The Westmalle was spinning for 5 days before I saw it beginning to do something - granted, it was in a highly toxic environment for a long time. The alchemist also took 3 days just to start back up from the can and it's relatively local. The odell yeast came from a highly stressful beer, but it took about 2-3 days to start moving again. North coast and allagash popped right up after ~24 hours. The advantage you have in your case is that the yeast are stored in a good environment. Also, that particular beer seems to be fairly popular so hopefully your store's shelf is constantly rotating through their stock which gives you a chance of getting a fresher bottle. I often times see obscure belgian beers with thick layers of dust at my local store.

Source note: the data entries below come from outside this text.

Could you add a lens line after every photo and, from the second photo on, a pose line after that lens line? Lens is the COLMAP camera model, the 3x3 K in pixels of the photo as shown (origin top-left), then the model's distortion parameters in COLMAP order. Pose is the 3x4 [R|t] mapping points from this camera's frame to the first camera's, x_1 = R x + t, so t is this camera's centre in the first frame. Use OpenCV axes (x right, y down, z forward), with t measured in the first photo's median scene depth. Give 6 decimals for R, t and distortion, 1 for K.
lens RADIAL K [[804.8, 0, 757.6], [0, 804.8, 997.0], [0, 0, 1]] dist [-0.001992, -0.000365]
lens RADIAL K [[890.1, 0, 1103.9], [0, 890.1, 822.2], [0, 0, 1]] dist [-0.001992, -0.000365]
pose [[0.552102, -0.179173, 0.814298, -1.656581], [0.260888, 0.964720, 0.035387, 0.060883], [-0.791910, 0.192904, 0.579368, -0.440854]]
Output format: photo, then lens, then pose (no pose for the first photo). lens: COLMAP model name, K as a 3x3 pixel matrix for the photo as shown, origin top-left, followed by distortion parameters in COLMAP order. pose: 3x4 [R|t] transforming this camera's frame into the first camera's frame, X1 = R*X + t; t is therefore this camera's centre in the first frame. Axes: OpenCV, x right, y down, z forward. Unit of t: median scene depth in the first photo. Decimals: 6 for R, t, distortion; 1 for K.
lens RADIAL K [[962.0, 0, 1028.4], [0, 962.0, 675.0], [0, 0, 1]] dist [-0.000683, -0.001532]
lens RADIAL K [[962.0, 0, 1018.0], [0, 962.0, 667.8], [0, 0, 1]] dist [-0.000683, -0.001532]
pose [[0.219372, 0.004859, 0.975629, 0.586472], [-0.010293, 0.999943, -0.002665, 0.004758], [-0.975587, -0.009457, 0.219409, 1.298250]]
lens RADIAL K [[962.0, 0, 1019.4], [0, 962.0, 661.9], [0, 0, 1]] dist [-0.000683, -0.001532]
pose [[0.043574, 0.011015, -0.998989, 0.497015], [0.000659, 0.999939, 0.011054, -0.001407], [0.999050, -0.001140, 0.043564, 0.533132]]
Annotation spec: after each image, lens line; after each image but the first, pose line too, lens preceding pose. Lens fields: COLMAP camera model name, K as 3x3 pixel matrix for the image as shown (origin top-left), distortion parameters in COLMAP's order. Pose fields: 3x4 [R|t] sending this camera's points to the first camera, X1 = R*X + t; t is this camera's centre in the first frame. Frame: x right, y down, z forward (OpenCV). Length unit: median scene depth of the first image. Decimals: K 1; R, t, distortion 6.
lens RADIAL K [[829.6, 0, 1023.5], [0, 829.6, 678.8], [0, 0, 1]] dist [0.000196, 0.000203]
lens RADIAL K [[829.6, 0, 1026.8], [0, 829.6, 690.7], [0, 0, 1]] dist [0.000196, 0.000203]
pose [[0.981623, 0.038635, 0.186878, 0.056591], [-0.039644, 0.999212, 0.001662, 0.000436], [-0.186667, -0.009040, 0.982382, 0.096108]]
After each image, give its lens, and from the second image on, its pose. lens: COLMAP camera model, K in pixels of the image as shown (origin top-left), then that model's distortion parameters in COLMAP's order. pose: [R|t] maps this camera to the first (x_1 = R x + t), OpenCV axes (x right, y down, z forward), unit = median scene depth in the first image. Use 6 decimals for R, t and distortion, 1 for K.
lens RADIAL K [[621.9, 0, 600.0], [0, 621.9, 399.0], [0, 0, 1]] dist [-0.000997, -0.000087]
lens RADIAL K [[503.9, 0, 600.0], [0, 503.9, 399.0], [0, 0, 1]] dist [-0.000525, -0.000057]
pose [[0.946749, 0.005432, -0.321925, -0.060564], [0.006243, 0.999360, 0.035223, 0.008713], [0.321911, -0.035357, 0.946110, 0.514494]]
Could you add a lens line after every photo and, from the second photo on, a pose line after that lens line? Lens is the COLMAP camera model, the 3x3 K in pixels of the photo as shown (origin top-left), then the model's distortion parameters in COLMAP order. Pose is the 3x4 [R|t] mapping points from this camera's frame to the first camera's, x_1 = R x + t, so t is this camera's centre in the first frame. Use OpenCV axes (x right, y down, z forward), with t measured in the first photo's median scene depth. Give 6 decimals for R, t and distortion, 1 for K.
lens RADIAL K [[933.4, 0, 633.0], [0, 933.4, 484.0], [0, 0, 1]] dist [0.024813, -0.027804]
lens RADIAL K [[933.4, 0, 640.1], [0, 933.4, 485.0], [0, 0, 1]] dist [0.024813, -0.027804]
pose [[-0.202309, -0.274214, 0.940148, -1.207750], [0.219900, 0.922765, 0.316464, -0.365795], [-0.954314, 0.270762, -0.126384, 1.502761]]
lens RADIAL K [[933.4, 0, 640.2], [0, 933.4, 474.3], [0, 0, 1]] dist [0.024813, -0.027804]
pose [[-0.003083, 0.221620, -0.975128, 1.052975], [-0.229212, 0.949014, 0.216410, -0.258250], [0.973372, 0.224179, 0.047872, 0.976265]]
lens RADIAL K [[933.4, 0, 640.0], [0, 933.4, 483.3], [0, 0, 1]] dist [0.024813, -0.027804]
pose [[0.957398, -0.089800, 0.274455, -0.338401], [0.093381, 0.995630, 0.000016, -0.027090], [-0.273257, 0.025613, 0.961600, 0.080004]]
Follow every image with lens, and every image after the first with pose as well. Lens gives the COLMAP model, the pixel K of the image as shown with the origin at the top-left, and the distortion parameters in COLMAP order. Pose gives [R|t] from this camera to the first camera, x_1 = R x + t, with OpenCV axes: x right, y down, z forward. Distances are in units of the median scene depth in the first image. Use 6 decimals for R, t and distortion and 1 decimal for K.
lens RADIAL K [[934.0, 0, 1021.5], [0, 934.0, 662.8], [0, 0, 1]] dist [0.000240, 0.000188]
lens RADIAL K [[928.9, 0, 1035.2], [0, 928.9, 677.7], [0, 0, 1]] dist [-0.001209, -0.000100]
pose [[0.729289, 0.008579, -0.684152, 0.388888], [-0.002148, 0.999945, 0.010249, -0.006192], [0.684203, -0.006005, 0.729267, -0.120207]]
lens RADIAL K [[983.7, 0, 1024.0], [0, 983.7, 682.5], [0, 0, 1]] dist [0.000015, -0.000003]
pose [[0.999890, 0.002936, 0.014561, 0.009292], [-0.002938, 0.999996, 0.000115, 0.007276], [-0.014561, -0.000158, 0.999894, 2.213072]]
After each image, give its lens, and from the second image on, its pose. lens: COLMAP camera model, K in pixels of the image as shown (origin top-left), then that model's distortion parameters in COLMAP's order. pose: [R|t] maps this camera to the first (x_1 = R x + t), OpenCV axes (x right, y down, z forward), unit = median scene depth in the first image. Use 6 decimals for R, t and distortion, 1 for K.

Regardless, let us know how quickly it pops back up. That is actually a bottle I've considered harvesting from.
 
I must've gotten lucky, at the rate it's growing I should only need to step it up once and I should have enough to pitch by Sat evening or Sun morning.
 
I must've gotten lucky, at the rate it's growing I should only need to step it up once and I should have enough to pitch by Sat evening or Sun morning.

That's hopeful news then!! With results like that I might just have to give it a whirl myself :D


....and, remember, ALWAYS grab from the back - especially those IPAs ;)
 
John John Dead Guy Ale and Yellow Snow IPA from Rogue, Heady Topper.
I used two bottles or cans and stepped up at least three times over about a week to 10 days.
 
Thought I'd chime in again to add that I was able to grow the yeast into a good amount of healthy cells, took about 5 to 6 days.

The bad news, I did some digging and apparently franziskaner uses a lager strain for bottling. So, I dumped it.

A little bit of wasted time and DME but good experience, I won't hesitate to attempt to harvest again, just not from that particular beer.
 
I started a 1.015, 1500ml starter yesterday with the dregs of one Heady can and while there is a little bubbling, not much. I was hoping for a miracle to be able to use it by sunday but it's not looking good. I have one more can I can crack tonight but is this really a week long process? Meant to hit 1.020 but the boil off was a bit slower than expected.
 
Yeah, even with a stirplate getting a pitchable culture from a bottle is gonna take you like a week. Also, why was your initial volume so large? I finish starters at 1.5 litres, I feel a bottle should start at 100ml, tops.
 
Yeah, even with a stirplate getting a pitchable culture from a bottle is gonna take you like a week. Also, why was your initial volume so large? I finish starters at 1.5 litres, I feel a bottle should start at 100ml, tops.

I was going off a normal starter thing trying to get it to 1.020 and not paying attention to harvesting from a commercial beer. Just a bad on my part. Would the size really kill it? Might just go with a normal yeast and save this one in a jar for brewing a heady clone soon.
 
It won't kill it, it will just he really slow take take hold. The biggest issue I see is the potential for infection. I like to see yeast removing sugar as soon as possible in that kind of situation.
 
Yeah, ill see what it does. Ill go ahead and pick up a different yeast for sunday. As far as this, it is on a stir plate, everything sanitized and in a 2L flask covered in foil. Ill watch it and if it works, awesome. If not, ill use the last one in a much smaller container (qt jar) and step it up per recommendations on here. Thanks for the help guys!